Collected data
------------------------

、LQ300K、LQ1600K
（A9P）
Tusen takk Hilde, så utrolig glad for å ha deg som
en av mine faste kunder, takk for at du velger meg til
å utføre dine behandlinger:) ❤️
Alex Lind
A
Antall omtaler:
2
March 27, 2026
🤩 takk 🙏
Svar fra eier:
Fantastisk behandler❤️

------------------------

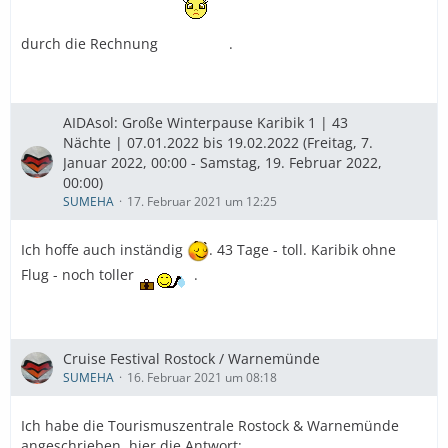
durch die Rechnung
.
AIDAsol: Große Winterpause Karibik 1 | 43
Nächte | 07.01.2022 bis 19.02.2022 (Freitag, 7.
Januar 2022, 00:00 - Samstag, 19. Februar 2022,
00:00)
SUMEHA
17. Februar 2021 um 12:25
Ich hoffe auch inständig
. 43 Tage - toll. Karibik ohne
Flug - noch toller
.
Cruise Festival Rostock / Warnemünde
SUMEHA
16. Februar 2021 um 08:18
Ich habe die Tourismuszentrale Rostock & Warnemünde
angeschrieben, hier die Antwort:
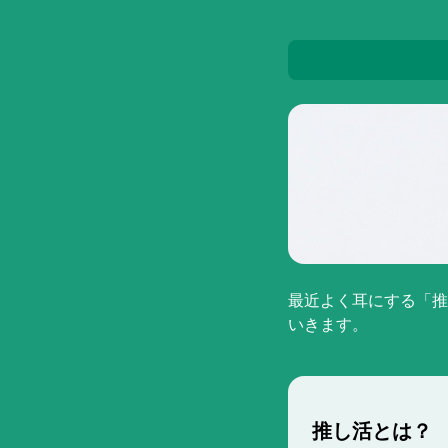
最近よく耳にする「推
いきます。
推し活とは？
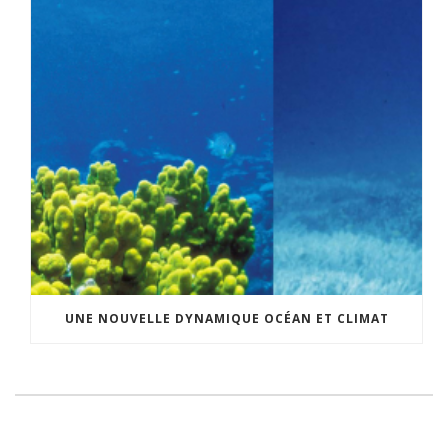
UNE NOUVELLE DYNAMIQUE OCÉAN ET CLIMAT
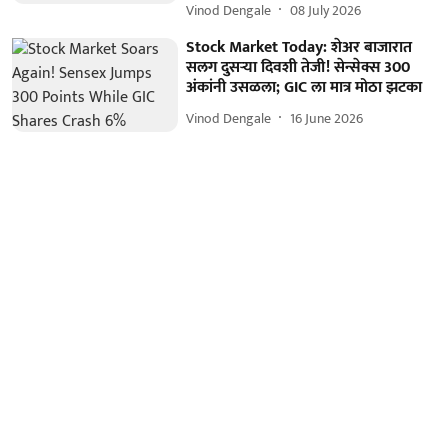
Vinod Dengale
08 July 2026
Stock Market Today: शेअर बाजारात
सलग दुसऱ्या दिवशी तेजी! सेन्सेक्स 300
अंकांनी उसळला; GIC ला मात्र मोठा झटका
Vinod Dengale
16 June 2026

------------------------

Count how many lines of the records contain the string "Karibik". Treat case as significant, and give only the number.

2